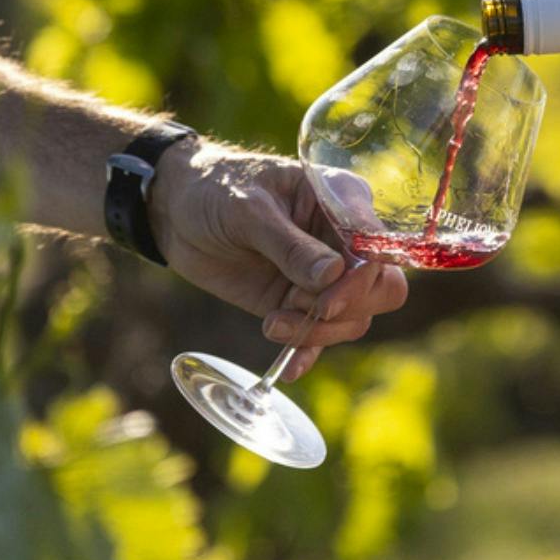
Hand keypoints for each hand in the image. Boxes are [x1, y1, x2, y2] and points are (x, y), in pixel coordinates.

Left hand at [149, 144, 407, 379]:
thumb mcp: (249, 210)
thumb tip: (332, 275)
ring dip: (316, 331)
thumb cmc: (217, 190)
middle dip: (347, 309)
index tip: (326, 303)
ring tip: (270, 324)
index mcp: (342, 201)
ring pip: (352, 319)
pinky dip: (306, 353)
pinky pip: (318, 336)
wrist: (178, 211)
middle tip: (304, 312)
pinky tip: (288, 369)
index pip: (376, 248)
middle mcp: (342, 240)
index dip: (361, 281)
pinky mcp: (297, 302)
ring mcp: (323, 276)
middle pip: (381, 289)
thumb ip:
□ □ □ □ □
PROBLEM DESCRIPTION
Without including any pictures, repeat the records above exactly.

ANSWER SPACE
Hand keypoints for each hand in the image. Boxes are [x1, y1, x2, y2] and points are (x, y), in pixel coordinates.

Left hand at [149, 144, 407, 379]:
thumb mcp: (249, 210)
thumb tip: (332, 275)
ring dip: (316, 331)
thumb cmc: (217, 190)
middle dip: (347, 309)
index tip: (326, 303)
ring tip: (270, 324)
index mcp: (342, 201)
ring pip: (352, 319)
pinky dip: (306, 353)
pinky pip: (318, 336)
wrist: (178, 211)
middle tip: (304, 312)
pinky tip: (288, 369)
index pip: (376, 248)
middle mcp: (342, 240)
index dip: (361, 281)
pinky mcp: (297, 302)
ring mcp: (323, 276)
middle pip: (381, 289)
thumb ip:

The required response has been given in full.